>> BEGIN Entries shown

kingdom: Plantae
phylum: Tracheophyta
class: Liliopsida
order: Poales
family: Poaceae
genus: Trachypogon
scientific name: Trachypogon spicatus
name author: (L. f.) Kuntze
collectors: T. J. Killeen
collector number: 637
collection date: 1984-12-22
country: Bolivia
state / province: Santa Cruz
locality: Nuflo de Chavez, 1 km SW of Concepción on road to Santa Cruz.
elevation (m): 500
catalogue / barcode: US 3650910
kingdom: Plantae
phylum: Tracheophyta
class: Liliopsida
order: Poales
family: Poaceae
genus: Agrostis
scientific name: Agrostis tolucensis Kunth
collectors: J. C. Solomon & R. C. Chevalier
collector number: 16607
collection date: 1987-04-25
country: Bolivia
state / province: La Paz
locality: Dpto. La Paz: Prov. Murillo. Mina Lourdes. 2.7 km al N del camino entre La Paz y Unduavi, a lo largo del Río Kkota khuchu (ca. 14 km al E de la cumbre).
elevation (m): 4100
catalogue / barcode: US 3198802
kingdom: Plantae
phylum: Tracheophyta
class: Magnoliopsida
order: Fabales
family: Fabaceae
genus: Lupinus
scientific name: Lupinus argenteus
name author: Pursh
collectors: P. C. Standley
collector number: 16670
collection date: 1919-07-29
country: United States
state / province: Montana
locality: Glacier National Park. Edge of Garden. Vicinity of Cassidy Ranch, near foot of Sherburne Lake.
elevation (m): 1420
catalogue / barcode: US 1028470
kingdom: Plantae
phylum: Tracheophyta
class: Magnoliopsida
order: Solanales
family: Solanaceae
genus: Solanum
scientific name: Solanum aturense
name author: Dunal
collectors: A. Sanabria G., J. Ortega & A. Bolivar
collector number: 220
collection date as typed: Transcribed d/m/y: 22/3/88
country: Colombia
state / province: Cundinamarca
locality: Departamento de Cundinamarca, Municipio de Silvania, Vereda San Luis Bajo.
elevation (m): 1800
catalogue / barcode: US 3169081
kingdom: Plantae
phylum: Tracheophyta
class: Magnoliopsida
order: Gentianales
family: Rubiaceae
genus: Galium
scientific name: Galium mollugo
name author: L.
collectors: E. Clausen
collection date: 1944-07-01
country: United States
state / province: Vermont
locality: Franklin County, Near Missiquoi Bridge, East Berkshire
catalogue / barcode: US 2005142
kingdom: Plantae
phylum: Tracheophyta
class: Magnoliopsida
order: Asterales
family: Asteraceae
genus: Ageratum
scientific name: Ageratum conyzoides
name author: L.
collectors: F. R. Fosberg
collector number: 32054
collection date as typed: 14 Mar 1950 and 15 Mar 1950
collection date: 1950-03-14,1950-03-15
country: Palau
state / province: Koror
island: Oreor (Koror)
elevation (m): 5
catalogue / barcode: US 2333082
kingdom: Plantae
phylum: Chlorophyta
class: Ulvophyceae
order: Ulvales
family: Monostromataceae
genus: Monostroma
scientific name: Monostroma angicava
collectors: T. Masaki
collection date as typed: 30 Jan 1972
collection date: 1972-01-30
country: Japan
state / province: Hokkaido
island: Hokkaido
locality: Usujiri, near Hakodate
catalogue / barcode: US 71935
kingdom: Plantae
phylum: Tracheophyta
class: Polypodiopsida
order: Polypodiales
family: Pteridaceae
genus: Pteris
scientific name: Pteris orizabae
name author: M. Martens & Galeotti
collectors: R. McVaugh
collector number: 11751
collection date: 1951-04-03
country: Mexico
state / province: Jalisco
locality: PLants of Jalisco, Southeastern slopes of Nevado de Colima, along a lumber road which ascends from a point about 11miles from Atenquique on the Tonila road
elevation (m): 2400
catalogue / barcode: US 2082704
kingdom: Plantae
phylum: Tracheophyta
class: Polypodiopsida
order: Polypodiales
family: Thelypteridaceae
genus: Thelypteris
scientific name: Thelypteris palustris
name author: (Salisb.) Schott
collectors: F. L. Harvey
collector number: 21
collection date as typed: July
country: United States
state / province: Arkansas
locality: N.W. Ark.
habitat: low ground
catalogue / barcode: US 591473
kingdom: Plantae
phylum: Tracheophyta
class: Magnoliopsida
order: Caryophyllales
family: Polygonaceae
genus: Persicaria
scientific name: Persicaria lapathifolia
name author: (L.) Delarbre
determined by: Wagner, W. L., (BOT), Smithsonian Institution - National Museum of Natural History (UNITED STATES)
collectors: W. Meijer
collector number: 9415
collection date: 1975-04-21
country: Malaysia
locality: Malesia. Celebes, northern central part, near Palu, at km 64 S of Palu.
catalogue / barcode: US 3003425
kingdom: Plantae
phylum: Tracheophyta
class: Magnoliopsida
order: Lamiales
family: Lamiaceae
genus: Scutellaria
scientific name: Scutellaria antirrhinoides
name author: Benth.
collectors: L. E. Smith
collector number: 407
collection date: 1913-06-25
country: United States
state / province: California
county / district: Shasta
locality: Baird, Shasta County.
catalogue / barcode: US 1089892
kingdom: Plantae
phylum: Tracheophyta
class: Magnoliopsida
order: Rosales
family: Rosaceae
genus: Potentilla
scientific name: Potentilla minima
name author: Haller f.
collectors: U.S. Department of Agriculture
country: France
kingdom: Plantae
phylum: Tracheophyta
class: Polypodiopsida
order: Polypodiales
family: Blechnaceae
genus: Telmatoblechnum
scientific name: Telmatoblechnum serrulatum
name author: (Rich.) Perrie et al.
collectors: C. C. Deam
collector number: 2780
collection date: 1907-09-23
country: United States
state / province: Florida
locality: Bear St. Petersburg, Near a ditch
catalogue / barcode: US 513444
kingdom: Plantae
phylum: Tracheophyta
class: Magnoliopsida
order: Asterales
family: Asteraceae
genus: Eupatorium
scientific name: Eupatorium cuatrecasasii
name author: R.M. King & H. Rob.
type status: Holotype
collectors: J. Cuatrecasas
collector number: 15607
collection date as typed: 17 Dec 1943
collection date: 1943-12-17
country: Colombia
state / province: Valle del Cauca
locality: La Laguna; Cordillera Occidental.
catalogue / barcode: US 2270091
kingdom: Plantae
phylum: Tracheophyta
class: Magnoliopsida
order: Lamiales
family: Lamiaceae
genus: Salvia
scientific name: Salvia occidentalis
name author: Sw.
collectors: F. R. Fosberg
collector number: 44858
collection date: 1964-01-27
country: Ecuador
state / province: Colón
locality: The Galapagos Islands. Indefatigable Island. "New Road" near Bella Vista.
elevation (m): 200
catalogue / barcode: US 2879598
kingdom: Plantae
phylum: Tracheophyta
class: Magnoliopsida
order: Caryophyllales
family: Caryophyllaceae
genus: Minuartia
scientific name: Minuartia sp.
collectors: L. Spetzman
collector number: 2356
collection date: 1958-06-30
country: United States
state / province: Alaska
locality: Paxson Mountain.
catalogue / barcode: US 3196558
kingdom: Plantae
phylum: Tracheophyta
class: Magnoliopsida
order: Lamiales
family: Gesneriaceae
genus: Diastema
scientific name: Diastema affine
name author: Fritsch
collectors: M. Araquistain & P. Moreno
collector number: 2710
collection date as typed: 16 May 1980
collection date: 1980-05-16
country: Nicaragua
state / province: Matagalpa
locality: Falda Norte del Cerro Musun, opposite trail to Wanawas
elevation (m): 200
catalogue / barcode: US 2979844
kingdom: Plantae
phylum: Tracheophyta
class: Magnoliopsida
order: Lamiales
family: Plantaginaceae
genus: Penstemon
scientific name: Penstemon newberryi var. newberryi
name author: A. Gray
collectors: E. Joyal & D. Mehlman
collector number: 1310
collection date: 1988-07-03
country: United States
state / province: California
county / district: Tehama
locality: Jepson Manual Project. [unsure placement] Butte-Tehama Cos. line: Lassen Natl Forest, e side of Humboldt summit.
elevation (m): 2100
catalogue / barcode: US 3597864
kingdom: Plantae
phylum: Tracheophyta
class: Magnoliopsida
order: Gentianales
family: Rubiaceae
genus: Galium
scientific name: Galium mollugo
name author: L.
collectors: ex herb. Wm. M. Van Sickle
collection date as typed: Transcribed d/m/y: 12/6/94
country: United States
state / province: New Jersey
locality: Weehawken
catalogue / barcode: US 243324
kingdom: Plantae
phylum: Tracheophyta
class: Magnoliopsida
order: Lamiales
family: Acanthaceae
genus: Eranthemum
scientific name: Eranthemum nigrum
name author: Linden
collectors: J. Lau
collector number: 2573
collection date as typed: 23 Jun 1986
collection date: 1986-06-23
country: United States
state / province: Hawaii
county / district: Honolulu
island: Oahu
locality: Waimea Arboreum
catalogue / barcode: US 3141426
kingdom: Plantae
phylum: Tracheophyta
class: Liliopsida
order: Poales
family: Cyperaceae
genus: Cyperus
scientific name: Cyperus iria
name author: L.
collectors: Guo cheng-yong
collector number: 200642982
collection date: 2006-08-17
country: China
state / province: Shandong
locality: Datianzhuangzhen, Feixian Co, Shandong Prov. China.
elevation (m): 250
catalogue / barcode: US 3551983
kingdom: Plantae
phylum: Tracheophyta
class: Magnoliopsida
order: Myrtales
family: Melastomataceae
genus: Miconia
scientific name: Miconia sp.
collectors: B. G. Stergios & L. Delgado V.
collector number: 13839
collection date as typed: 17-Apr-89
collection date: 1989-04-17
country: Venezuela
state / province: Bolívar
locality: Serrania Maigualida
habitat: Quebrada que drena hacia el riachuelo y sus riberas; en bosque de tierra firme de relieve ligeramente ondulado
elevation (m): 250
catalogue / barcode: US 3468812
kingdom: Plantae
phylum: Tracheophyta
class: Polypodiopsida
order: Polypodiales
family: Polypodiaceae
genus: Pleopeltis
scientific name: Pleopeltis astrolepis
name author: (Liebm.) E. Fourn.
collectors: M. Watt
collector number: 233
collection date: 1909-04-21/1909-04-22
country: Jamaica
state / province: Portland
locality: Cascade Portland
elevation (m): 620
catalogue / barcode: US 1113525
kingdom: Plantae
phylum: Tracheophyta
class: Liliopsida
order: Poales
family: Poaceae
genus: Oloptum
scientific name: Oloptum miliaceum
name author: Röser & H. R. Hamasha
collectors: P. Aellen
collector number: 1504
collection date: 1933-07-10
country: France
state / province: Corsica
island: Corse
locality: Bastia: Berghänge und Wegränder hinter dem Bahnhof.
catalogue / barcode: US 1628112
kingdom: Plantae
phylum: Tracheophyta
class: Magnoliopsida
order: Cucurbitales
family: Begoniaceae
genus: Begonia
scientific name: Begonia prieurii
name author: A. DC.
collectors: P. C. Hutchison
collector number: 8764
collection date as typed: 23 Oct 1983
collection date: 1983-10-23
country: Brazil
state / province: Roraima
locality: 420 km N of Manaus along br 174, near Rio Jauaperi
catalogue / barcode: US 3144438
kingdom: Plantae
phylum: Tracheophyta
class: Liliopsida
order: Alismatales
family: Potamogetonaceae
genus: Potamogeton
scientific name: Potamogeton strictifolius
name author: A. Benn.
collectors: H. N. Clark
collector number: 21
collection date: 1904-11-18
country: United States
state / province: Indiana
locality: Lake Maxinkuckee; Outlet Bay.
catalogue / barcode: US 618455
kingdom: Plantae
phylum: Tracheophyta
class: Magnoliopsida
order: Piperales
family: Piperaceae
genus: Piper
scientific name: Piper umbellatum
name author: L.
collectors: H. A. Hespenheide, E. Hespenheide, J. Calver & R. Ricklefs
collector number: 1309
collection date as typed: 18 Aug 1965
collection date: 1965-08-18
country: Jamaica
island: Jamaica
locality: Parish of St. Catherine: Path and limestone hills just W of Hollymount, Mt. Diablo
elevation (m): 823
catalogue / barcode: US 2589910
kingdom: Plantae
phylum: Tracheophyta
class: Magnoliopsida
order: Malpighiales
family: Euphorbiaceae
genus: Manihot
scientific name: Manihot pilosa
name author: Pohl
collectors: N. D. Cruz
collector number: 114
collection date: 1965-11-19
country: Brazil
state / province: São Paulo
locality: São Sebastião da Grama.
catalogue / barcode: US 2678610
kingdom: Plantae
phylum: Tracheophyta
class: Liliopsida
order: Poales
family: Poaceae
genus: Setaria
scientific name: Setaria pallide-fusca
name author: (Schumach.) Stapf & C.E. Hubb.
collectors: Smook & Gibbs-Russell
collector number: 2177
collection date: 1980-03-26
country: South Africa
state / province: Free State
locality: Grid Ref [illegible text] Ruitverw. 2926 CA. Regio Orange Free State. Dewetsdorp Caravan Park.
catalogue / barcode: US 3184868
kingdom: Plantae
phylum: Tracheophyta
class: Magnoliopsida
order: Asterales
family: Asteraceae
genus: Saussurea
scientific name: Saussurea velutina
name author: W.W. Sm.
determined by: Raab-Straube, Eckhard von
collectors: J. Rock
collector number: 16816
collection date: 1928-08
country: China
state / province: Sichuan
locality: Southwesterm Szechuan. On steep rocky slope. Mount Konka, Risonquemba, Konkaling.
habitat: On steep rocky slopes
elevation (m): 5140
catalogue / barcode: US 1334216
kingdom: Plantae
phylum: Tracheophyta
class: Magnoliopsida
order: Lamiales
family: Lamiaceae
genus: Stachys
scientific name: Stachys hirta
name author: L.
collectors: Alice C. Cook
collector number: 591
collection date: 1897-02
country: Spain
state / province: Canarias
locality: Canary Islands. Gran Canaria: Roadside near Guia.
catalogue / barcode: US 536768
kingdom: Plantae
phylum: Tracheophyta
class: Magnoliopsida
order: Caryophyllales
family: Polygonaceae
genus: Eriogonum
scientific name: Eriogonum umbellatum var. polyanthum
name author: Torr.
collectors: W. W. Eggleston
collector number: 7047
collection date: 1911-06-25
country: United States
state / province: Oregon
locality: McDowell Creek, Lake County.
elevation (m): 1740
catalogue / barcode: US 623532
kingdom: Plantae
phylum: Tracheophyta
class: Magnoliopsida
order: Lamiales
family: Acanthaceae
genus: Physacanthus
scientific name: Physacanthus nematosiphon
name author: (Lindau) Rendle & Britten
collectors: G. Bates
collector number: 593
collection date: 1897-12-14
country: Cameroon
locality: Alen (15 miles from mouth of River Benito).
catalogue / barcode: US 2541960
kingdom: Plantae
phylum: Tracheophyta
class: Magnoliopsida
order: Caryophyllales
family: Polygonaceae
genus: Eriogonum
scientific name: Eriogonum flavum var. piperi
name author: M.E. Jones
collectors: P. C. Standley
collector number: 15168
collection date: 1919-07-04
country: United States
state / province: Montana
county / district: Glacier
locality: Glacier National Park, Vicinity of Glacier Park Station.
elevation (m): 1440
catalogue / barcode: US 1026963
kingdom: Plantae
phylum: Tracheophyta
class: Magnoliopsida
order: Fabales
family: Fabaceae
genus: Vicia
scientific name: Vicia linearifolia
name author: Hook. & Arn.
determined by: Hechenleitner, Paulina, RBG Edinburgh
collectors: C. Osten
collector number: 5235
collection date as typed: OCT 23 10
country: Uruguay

>> END Entries shown

### What is needed
Reproduce the lines of the items above, starting with the very first line and going on through the line that contains "state / province: Santa Cruz", including that line.

### Complete response
kingdom: Plantae
phylum: Tracheophyta
class: Liliopsida
order: Poales
family: Poaceae
genus: Trachypogon
scientific name: Trachypogon spicatus
name author: (L. f.) Kuntze
collectors: T. J. Killeen
collector number: 637
collection date: 1984-12-22
country: Bolivia
state / province: Santa Cruz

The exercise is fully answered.